Install Azuriom on a VPS
Installation on a VPS
In the case of web hosting, the prerequisites above will certainly already be installed, and you can directly proceed to installing Azuriom.
If you are using a VPS or dedicated server, it will most likely be necessary to install a web server, PHP and MySQL yourself. This can be done, for example, on Debian or Ubuntu with the following commands:
apt update -y && apt upgrade -y
apt install -y nginx mariadb-server zip curl lsb-release apt-transport-https ca-certificates
wget -O /etc/apt/trusted.gpg.d/php.gpg https://packages.sury.org/php/apt.gpg
echo "deb https://packages.sury.org/php/ $(lsb_release -sc) main" | tee /etc/apt/sources.list.d/php.list
apt update -y
apt install -y php8.2 php8.2-fpm php8.2-mysql php8.2-pgsql php8.2-sqlite3 php8.2-bcmath php8.2-mbstring php8.2-xml php8.2-curl php8.2-zip php8.2-gd
Now that MySQL (MariaDB) is installed, you can create a database and user with the following commands (remember to replace <password> with a secure password!)
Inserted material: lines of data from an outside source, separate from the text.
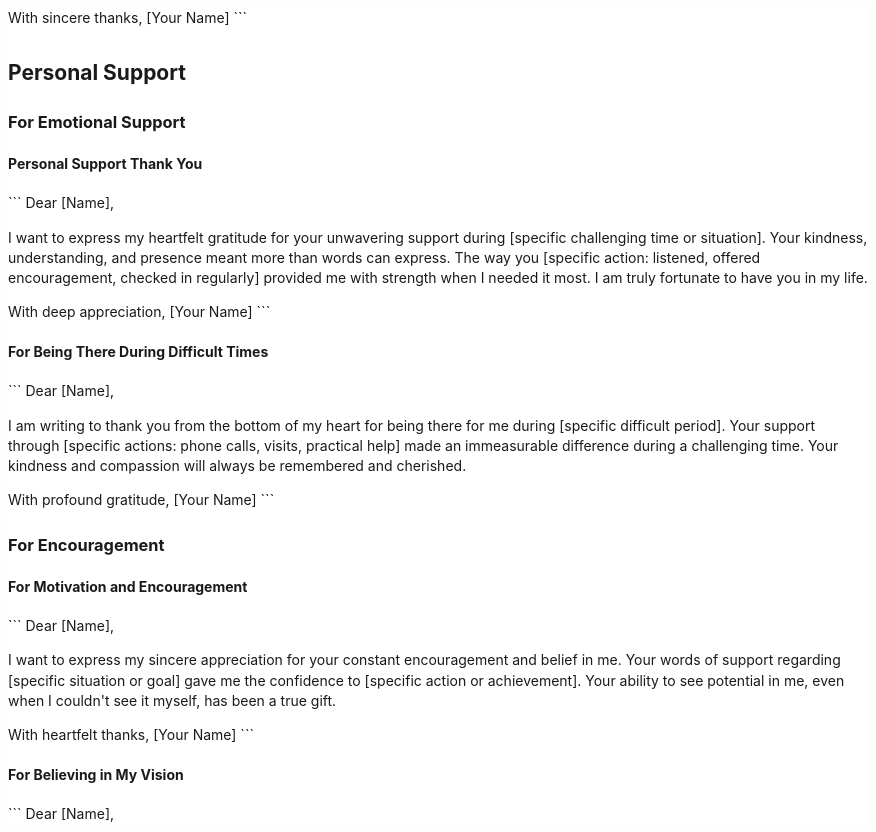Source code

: With sincere thanks,
[Your Name]
\`\`\`

## Personal Support

### For Emotional Support

#### Personal Support Thank You

\`\`\`
Dear [Name],

I want to express my heartfelt gratitude for your unwavering support during [specific challenging time or situation]. Your kindness, understanding, and presence meant more than words can express. The way you [specific action: listened, offered encouragement, checked in regularly] provided me with strength when I needed it most. I am truly fortunate to have you in my life.

With deep appreciation,
[Your Name]
\`\`\`

#### For Being There During Difficult Times

\`\`\`
Dear [Name],

I am writing to thank you from the bottom of my heart for being there for me during [specific difficult period]. Your support through [specific actions: phone calls, visits, practical help] made an immeasurable difference during a challenging time. Your kindness and compassion will always be remembered and cherished.

With profound gratitude,
[Your Name]
\`\`\`

### For Encouragement

#### For Motivation and Encouragement

\`\`\`
Dear [Name],

I want to express my sincere appreciation for your constant encouragement and belief in me. Your words of support regarding [specific situation or goal] gave me the confidence to [specific action or achievement]. Your ability to see potential in me, even when I couldn't see it myself, has been a true gift.

With heartfelt thanks,
[Your Name]
\`\`\`

#### For Believing in My Vision

\`\`\`
Dear [Name],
During installation, the database and database user will be azuriom and the password will be the one that replaces <password> in the command above.
Once the prerequisites are installed, you must configure the web server.
Azuriom provides an automatic installer to install Azuriom easily by following these few steps:
- Download the latest version of the Azuriom installer from the official website.
- Extract the archive to the root of your website.
- Set write permissions at the root of the web server, for example with this command:
chmod -R 755 /var/www/azuriom
(simply replacing /var/www/azuriom with the site location)
If the current user is not the same as the web server user, it may be necessary to change the file owner, for example with this command:
chown -R www-data:www-data /var/www/azuriom
(simply replacing /var/www/azuriom with the site location and www-data with the web server user)
4. Go to your site and follow the installation steps.
If you are using Apache2, it may be necessary to enable URL rewriting. To do this, start by enabling the "rewrite" module with the following command:
a2enmod rewrite
Then you can configure the site to allow URL rewriting. Simply modify the Apache2 configuration file (default /etc/apache2/sites-available/000-default.conf) and add the following lines between the <VirtualHost> tags (replacing var/www/azuriom with the site location):
<Directory "/var/www/azuriom">
Options FollowSymLinks
AllowOverride All
Require all granted
</Directory>
Finally, apply the changes by restarting Apache2:
service apache2 restart
If you are deploying Azuriom on a server that uses NGINX, you can use the following NGINX configuration for URL rewriting to be considered enabled:
server {
listen 80;
server_name example.com;
root /var/www/azuriom/public;
add_header X-Frame-Options "SAMEORIGIN";
add_header X-XSS-Protection "1; mode=block";
add_header X-Content-Type-Options "nosniff";
add_header Referrer-Policy "strict-origin-when-cross-origin";
index index.html index.htm index.php;
charset utf-8;
location / {
try_files $uri $uri/ /index.php?$query_string;
}
location = /favicon.ico { access_log off; log_not_found off; }
location = /robots.txt { access_log off; log_not_found off; }
error_page 404 /index.php;
location ~ \.php$ {
fastcgi_pass unix:/var/run/php/php8.2-fpm.sock;
fastcgi_index index.php;
fastcgi_param SCRIPT_FILENAME $realpath_root$fastcgi_script_name;
include fastcgi_params;
}
location ~ /\.(?!well-known).* {
deny all;
}
}
This configuration should be placed in a file in the /etc/nginx/sites-available folder and not in the main nginx.conf configuration file.
Also remember to replace monsupersite.com with your domain, /var/www/azuriom with the site location (without removing the /public from the line) and php8.2 with your PHP version.